Given data Block Start

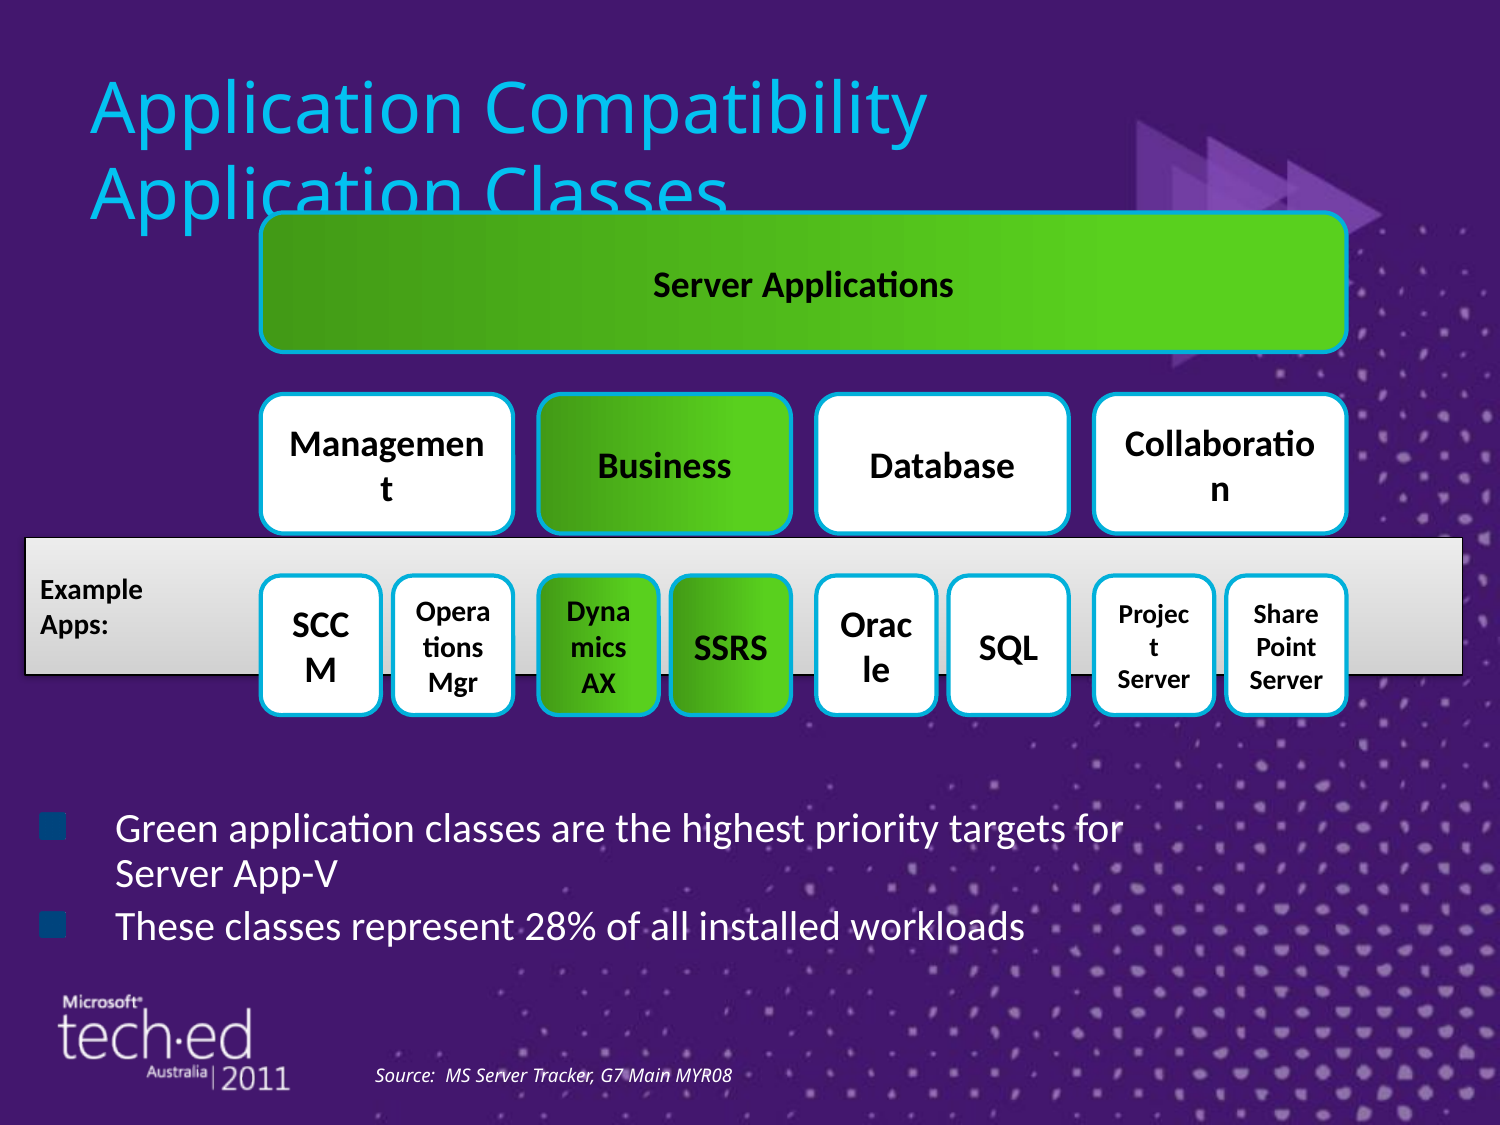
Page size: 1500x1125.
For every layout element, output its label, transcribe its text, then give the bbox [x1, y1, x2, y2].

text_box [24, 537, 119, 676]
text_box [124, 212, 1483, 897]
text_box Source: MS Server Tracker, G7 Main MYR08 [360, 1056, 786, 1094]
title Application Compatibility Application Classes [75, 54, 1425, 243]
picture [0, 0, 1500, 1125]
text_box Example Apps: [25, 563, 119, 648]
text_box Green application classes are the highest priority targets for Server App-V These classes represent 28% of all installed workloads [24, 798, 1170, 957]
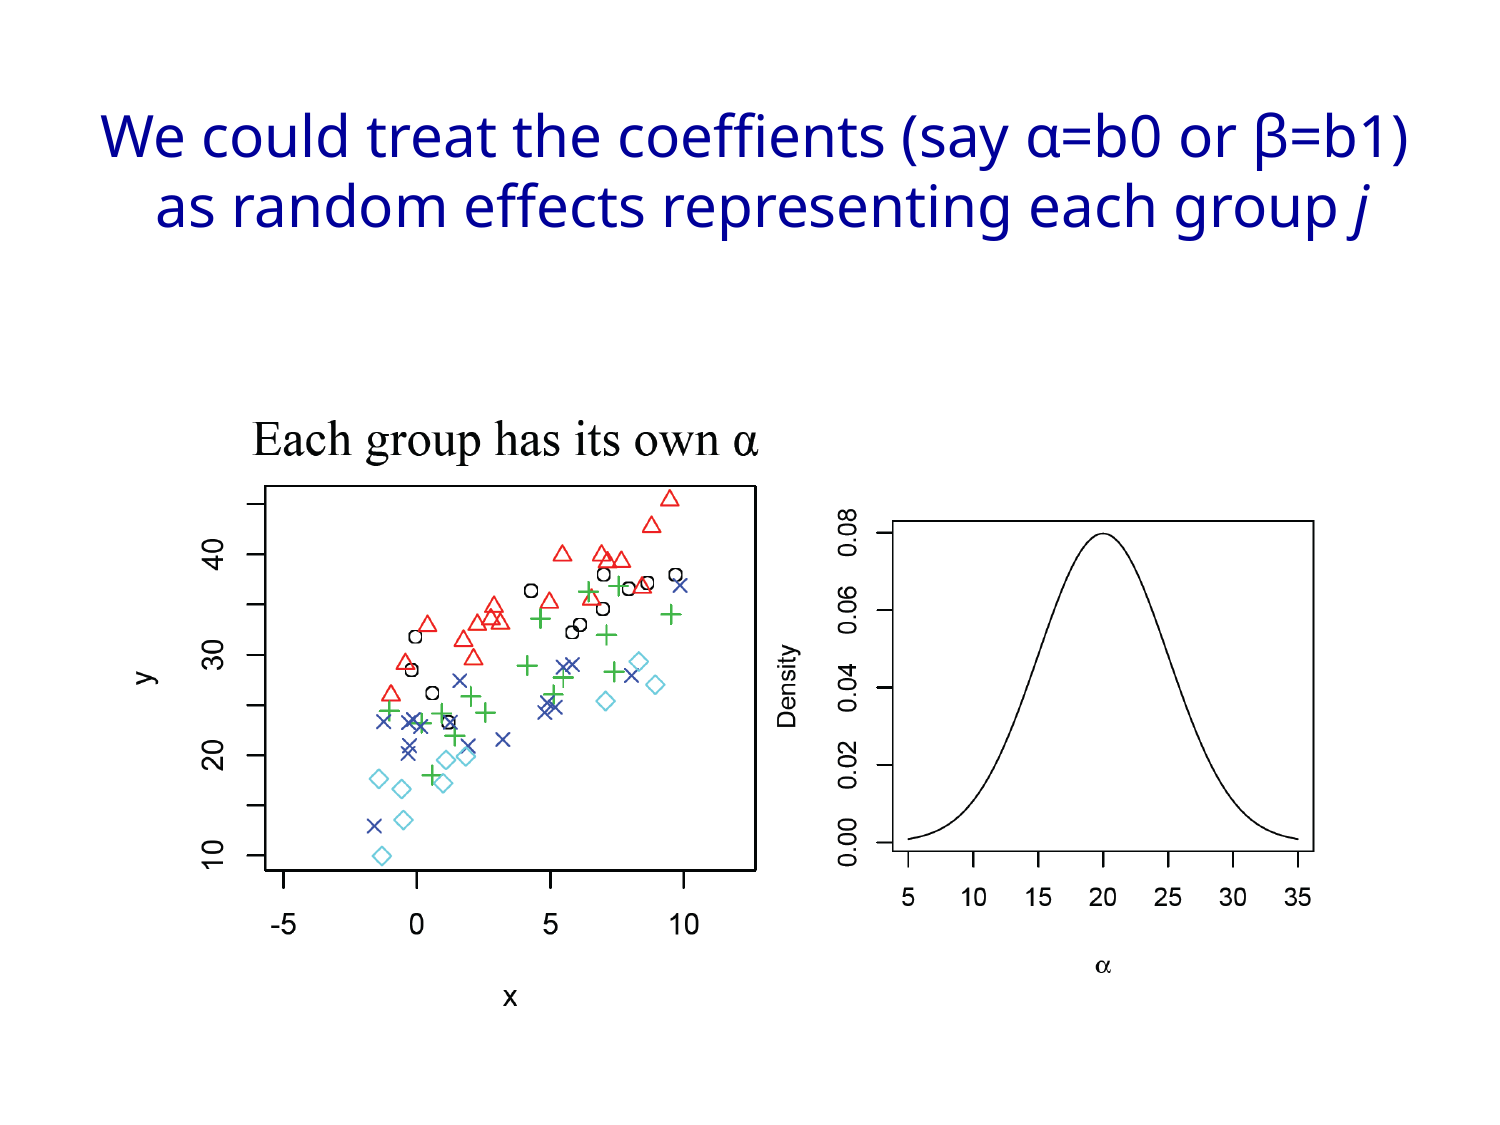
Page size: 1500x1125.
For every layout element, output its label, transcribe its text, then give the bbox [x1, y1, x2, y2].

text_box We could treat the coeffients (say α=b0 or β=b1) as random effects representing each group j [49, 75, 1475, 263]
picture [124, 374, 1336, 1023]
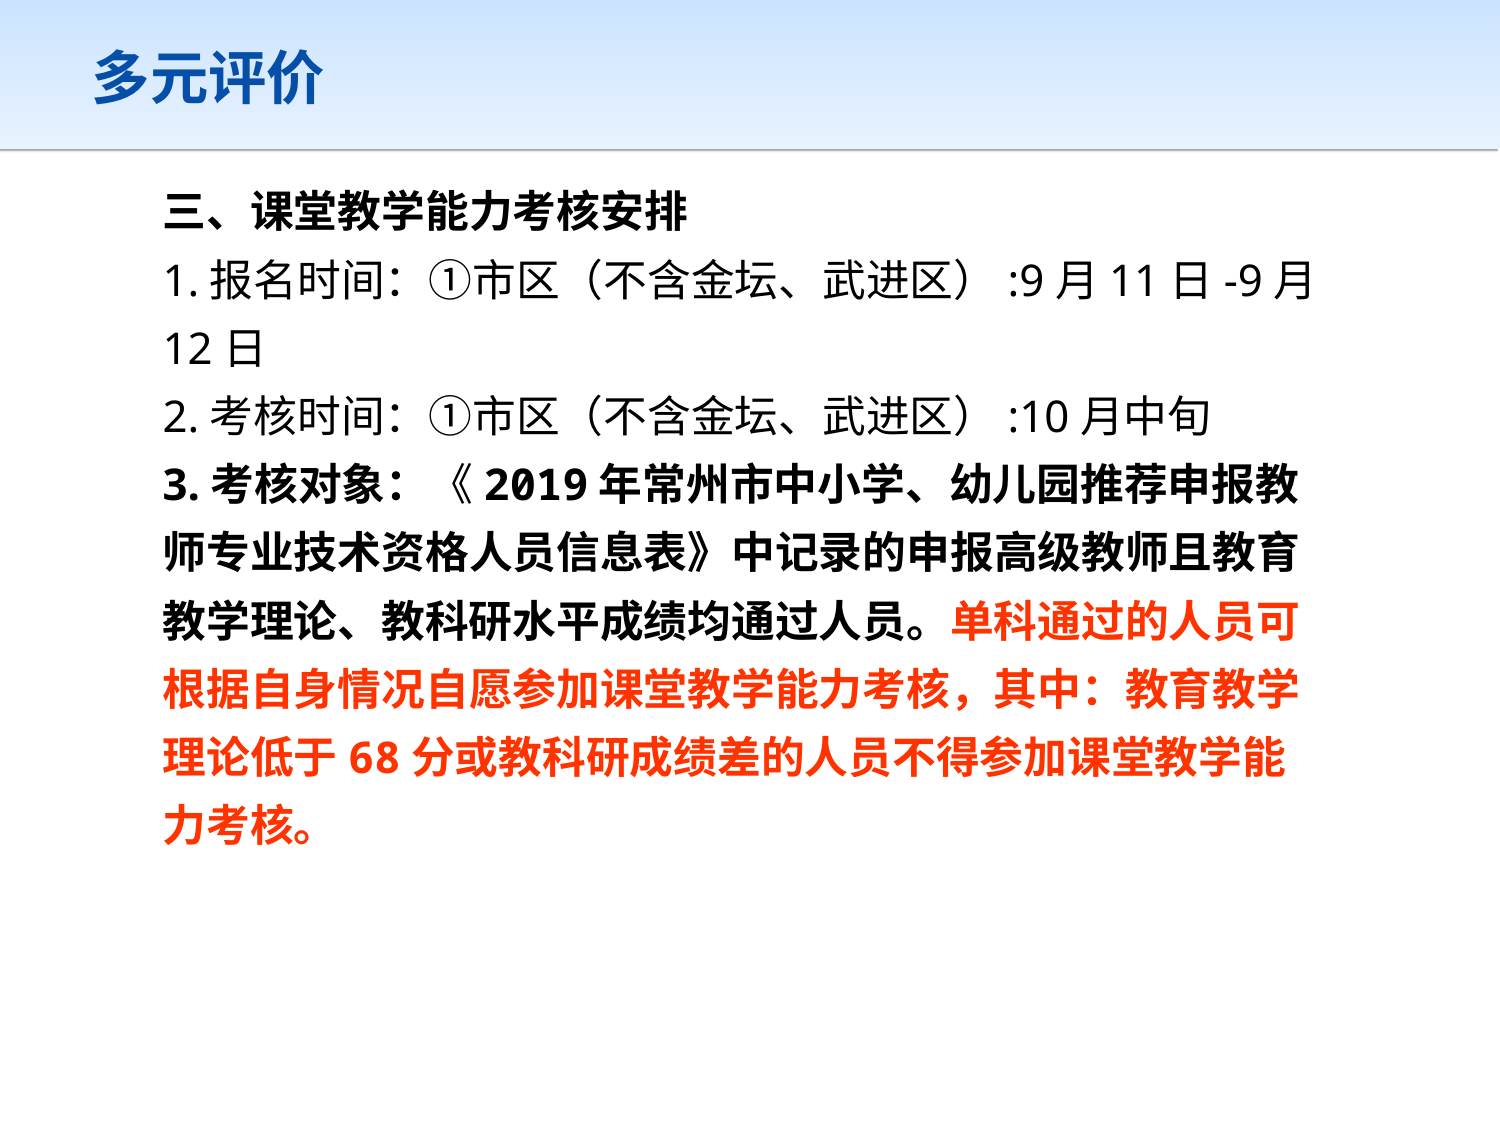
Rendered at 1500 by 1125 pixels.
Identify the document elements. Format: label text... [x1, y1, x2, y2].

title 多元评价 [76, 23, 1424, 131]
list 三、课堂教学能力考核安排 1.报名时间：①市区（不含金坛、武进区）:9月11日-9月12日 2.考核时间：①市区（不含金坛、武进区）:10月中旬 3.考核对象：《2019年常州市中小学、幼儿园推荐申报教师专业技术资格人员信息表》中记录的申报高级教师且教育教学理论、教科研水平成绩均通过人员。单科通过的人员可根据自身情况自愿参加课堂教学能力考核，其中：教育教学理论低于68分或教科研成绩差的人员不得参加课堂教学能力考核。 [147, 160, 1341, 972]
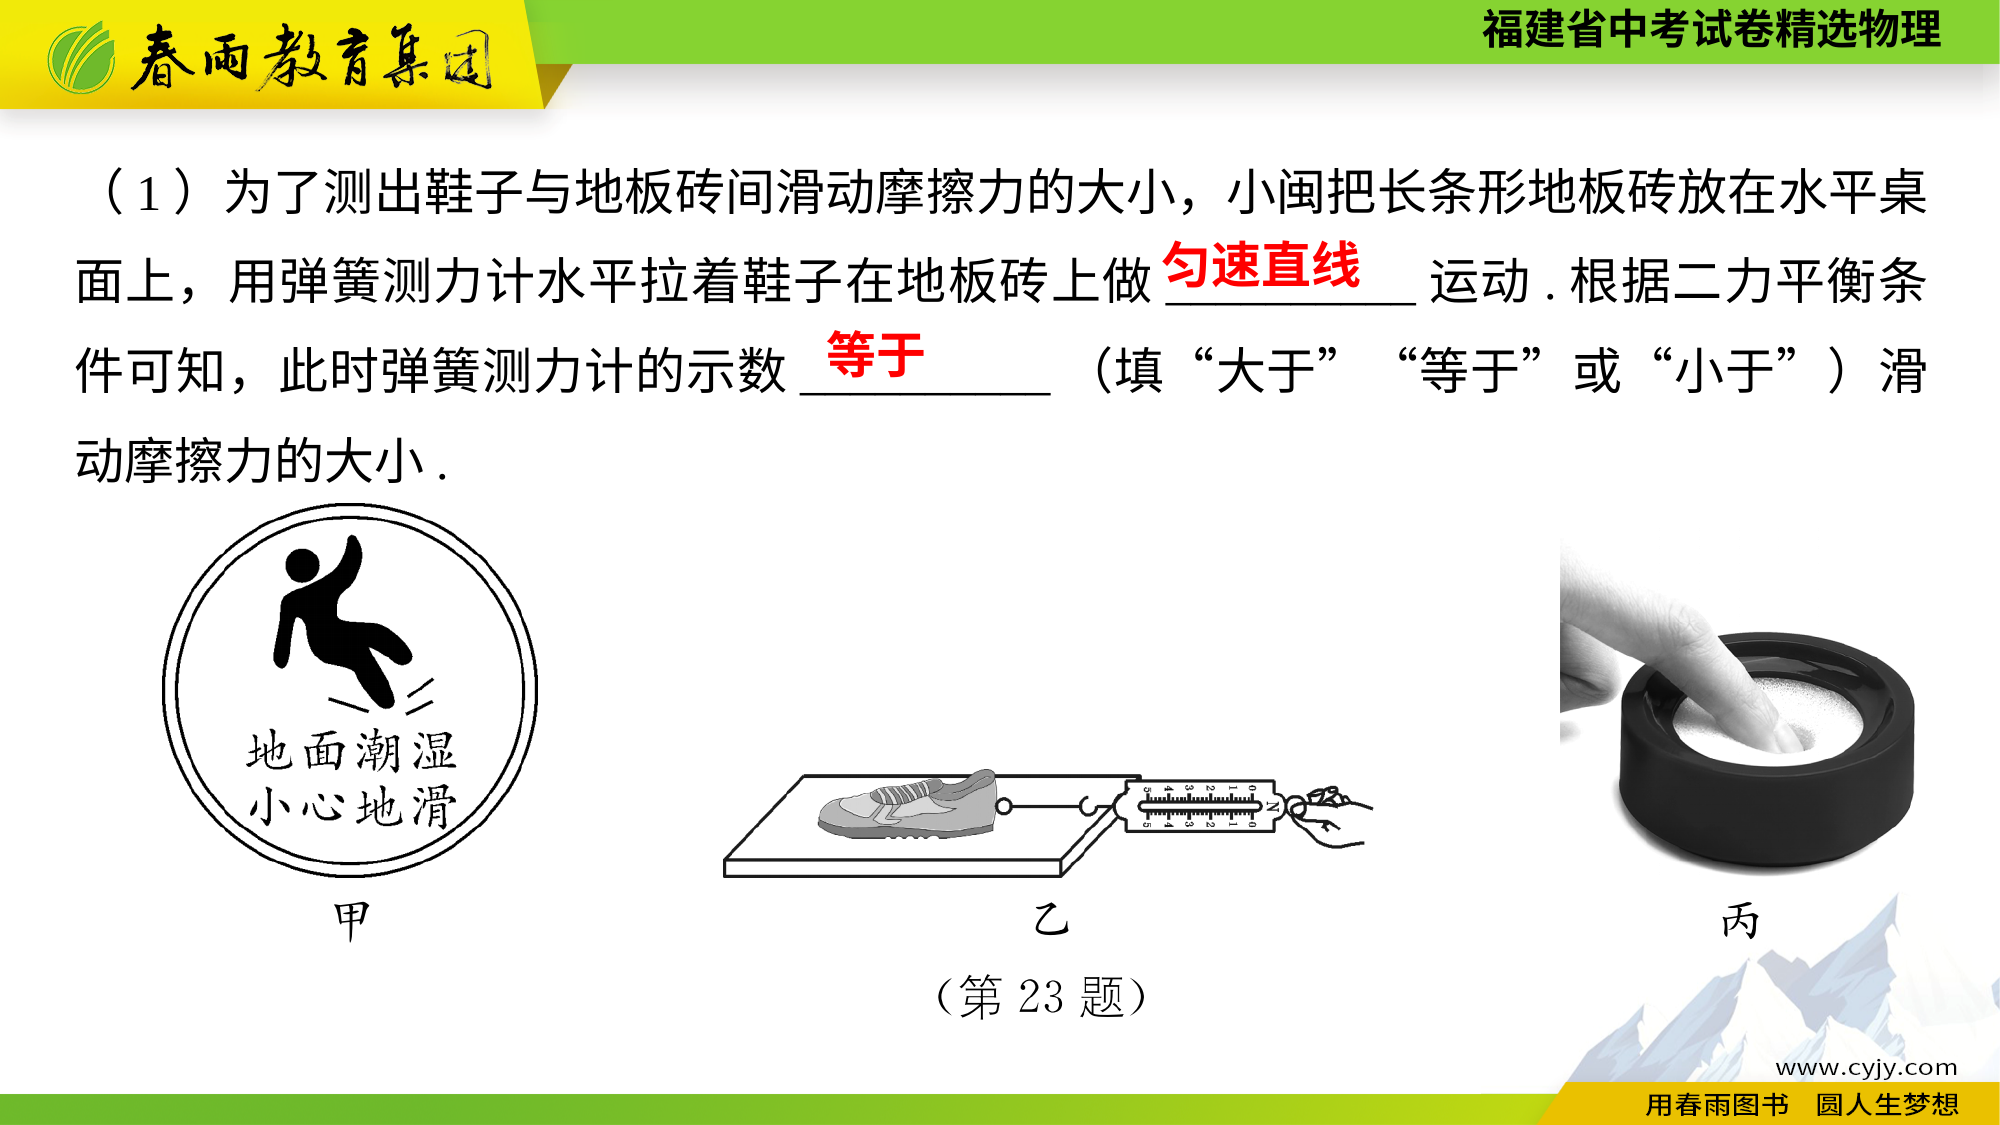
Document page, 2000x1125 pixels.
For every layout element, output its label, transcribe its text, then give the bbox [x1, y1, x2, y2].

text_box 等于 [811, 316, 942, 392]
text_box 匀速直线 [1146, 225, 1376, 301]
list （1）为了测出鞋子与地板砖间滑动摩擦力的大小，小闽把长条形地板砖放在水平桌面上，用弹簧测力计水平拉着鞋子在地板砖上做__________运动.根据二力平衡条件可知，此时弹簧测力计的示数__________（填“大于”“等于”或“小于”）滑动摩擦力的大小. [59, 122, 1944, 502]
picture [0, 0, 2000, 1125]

Given data Block End

_Assignment:_ Select every line above that contains the word "pixels", and copy it.

_Solution to this exercise:_
Rendered at 1500 by 1125 pixels.
Document page, 2000x1125 pixels.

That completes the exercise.